TASK INSTRUCTIONS: Your task is to extract the lines from the one holding "This widget requries" through the end of the material. Set them down exactly and add nothing.

==*==

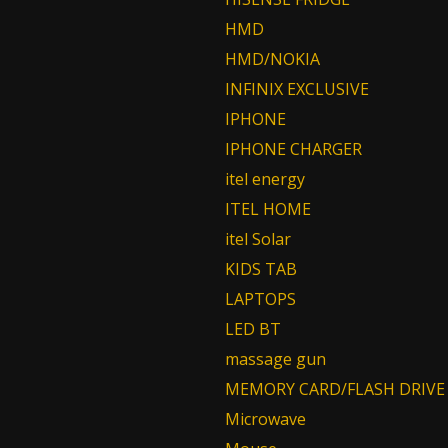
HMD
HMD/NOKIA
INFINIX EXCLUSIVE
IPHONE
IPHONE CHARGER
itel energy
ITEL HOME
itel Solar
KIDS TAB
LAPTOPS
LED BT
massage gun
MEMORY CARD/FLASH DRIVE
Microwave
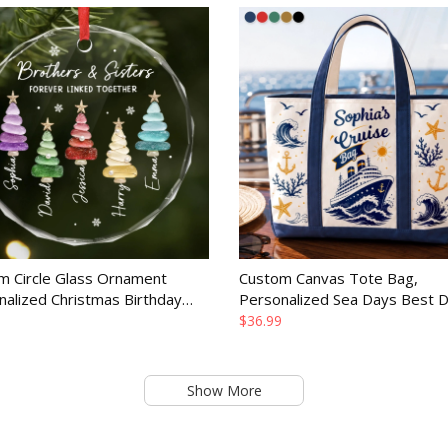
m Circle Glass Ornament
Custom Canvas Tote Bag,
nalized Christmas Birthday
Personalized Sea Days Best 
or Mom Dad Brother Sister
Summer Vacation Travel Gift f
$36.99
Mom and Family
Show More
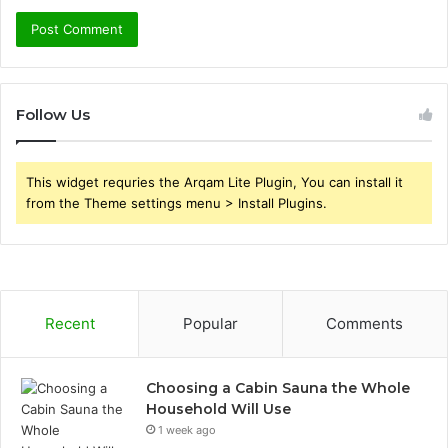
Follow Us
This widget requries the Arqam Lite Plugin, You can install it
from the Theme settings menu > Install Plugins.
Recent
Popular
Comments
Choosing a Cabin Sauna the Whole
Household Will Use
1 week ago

==*==

RESPONSE TO THIS EXERCISE:
This widget requries the Arqam Lite Plugin, You can install it
from the Theme settings menu > Install Plugins.
Recent
Popular
Comments
Choosing a Cabin Sauna the Whole
Household Will Use
1 week ago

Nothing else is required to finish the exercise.